Masked Self Attention | Masked Multi-head Attention in Transformer | Transformer Decoder
Based on CampusX's video on YouTube. If you like this content, support the original creators by watching, liking and subscribing to their content.
The decoder must follow causal generation: inference-time predictions depend only on earlier tokens, which makes decoding autoregressive.
Briefing
Transformer decoders generate text one token at a time during inference, but they can be trained in parallel during training—thanks to masked self-attention. The key insight is that the decoder must behave autoregressively when producing outputs (so each next token depends only on earlier tokens), yet training should avoid the slow sequential dependency that would otherwise make learning impractically expensive.

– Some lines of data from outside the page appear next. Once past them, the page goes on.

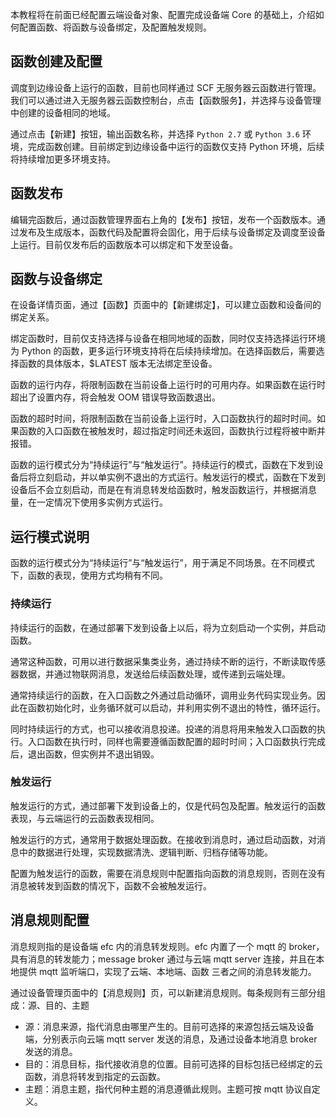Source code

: 本教程将在前面已经配置云端设备对象、配置完成设备端 Core 的基础上，介绍如何配置函数、将函数与设备绑定，及配置触发规则。


## 函数创建及配置

调度到边缘设备上运行的函数，目前也同样通过 SCF 无服务器云函数进行管理。我们可以通过进入无服务器云函数控制台，点击【函数服务】，并选择与设备管理中创建的设备相同的地域。

通过点击【新建】按钮，输出函数名称，并选择 `Python 2.7` 或 `Python 3.6` 环境，完成函数创建。目前绑定到边缘设备中运行的函数仅支持 Python 环境，后续将持续增加更多环境支持。


## 函数发布


编辑完函数后，通过函数管理界面右上角的【发布】按钮，发布一个函数版本。通过发布及生成版本，函数代码及配置将会固化，用于后续与设备绑定及调度至设备上运行。目前仅发布后的函数版本可以绑定和下发至设备。


## 函数与设备绑定

在设备详情页面，通过【函数】页面中的【新建绑定】，可以建立函数和设备间的绑定关系。

绑定函数时，目前仅支持选择与设备在相同地域的函数，同时仅支持选择运行环境为 Python 的函数，更多运行环境支持将在后续持续增加。在选择函数后，需要选择函数的具体版本，$LATEST 版本无法绑定至设备。

函数的运行内存，将限制函数在当前设备上运行时的可用内存。如果函数在运行时超出了设置内存，将会触发 OOM 错误导致函数退出。

函数的超时时间，将限制函数在当前设备上运行时，入口函数执行的超时时间。如果函数的入口函数在被触发时，超过指定时间还未返回，函数执行过程将被中断并报错。

函数的运行模式分为“持续运行”与“触发运行”。持续运行的模式，函数在下发到设备后将立刻启动，并以单实例不退出的方式运行。触发运行的模式，函数在下发到设备后不会立刻启动，而是在有消息转发给函数时，触发函数运行，并根据消息量，在一定情况下使用多实例方式运行。

## 运行模式说明

函数的运行模式分为“持续运行”与“触发运行”，用于满足不同场景。在不同模式下，函数的表现，使用方式均稍有不同。

### 持续运行

持续运行的函数，在通过部署下发到设备上以后，将为立刻启动一个实例，并启动函数。

通常这种函数，可用以进行数据采集类业务，通过持续不断的运行，不断读取传感器数据，并通过物联网消息，发送给后续函数处理，或传递到云端处理。

通常持续运行的函数，在入口函数之外通过启动循环，调用业务代码实现业务。因此在函数初始化时，业务循环就可以启动，并利用实例不退出的特性，循环运行。

同时持续运行的方式，也可以接收消息投递。投递的消息将用来触发入口函数的执行。入口函数在执行时，同样也需要遵循函数配置的超时时间；入口函数执行完成后，退出函数，但实例并不退出销毁。

### 触发运行

触发运行的方式，通过部署下发到设备上的，仅是代码包及配置。触发运行的函数表现，与云端运行的云函数表现相同。

触发运行的方式，通常用于数据处理函数。在接收到消息时，通过启动函数，对消息中的数据进行处理，实现数据清洗、逻辑判断、归档存储等功能。

配置为触发运行的函数，需要在消息规则中配置指向函数的消息规则，否则在没有消息被转发到函数的情况下，函数不会被触发运行。

## 消息规则配置

消息规则指的是设备端 efc 内的消息转发规则。efc 内置了一个 mqtt 的 broker，具有消息的转发能力；message broker 通过与云端 mqtt server 连接，并且在本地提供 mqtt 监听端口，实现了云端、本地端、函数 三者之间的消息转发能力。

通过设备管理页面中的【消息规则】页，可以新建消息规则。每条规则有三部分组成：源、目的、主题

* 源：消息来源，指代消息由哪里产生的。目前可选择的来源包括云端及设备端，分别表示向云端 mqtt server 发送的消息，及通过设备本地消息 broker 发送的消息。
* 目的：消息目标，指代接收消息的位置。目前可选择的目标包括已经绑定的云函数，消息将转发到指定的云函数。
* 主题：消息主题，指代何种主题的消息遵循此规则。主题可按 mqtt 协议自定义。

The discussion starts with a central sentence: a Transformer decoder is autoregressive at inference time and non-autoregressive at training time. “Inference” is framed as prediction: given an input sequence, the model produces the next token, then uses that newly produced token as context for the next step. “Autoregressive” is illustrated with a time-series analogy: to predict Friday’s stock value, the model conditions on Wednesday and Thursday predictions. In language tasks, this becomes the rule that later words depend on earlier generated words, so the model cannot generate an entire sentence in one shot without violating the natural dependency structure.
The tension appears when training is considered. If training also forced the decoder to feed on its own previous predictions, it would be slow because every training example would require stepping through many token positions sequentially. The transcript argues that teacher forcing avoids this slowdown: during training, the decoder receives the ground-truth previous tokens from the dataset, so the model does not need to wait for its own earlier outputs. That means the computations for different time steps can be parallelized, dramatically speeding training.
But parallelization introduces a new risk: if the model computes attention over all tokens at once, a token could “see” future tokens. That would create an unfair advantage—effectively a form of data leakage—because training would use information that won’t exist at inference time. The transcript frames this as a mismatch: parallel training would allow the current token’s representation to depend on future tokens, while inference must not.
Masked self-attention is presented as the mechanism that resolves the contradiction. The model first computes attention scores using query (Q) and key (K) vectors, scales them, applies softmax, and then forms context vectors by weighting value (V) vectors. Masking intervenes right after the attention-score matrix is formed: positions corresponding to future tokens are set to negative infinity (via a mask). After softmax, those positions contribute zero probability, so the current token’s context is computed only from allowed earlier tokens. The result is “best of both worlds”: training can run non-autoregressively in the sense of parallel computation across positions, while still enforcing the autoregressive constraint needed for correct inference behavior.
Overall, the transcript’s takeaway is that masked self-attention makes parallel training possible without letting the decoder cheat by attending to future words, preserving the causal structure required for generation while keeping training efficient.
Cornell Notes
The Transformer decoder must generate tokens causally: at inference, each next token can depend only on earlier tokens, making decoding autoregressive. During training, teacher forcing removes the need to wait for the model’s own previous predictions, enabling parallel computation and speeding up learning. However, parallel attention would let a token “peek” at future tokens, creating a mismatch with inference and risking data leakage. Masked self-attention fixes this by applying a mask to the attention-score matrix so future positions get −∞ before softmax, yielding zero attention weight. The decoder then trains in parallel while still using only past context, matching inference-time behavior.
Why is a Transformer decoder autoregressive at inference time?
What makes training faster than inference in this setup?
What problem arises if training attention is computed over all tokens without restrictions?
How does masked self-attention prevent the model from using future tokens?
Where in the self-attention pipeline does masking happen?
Why does masking allow “parallel training” without breaking autoregressive behavior?
Review Questions
- In what exact sense is the decoder “non-autoregressive” during training, and how does teacher forcing enable that?
- Explain how masking changes the attention-score matrix and what effect that has after softmax.
- Why would computing attention over all tokens during training lead to a mismatch with inference-time generation?
Key Points
- 1
The decoder must follow causal generation: inference-time predictions depend only on earlier tokens, which makes decoding autoregressive.
- 2
Teacher forcing during training supplies ground-truth previous tokens, removing the need to wait for model-generated outputs and enabling parallel computation.
- 3
Unrestricted parallel attention would let a token attend to future tokens, creating a mismatch with inference and risking data leakage.
- 4
Masked self-attention enforces causality by setting future attention-score positions to −∞ before softmax, producing zero attention weights for those positions.
- 5
Self-attention computes context via Q·K^T (attention scores), scaling, softmax, then a weighted sum of V; masking intervenes between score computation and softmax.
- 6
The combination of teacher forcing (for speed) and masking (for correctness) yields fast training while preserving inference-time behavior.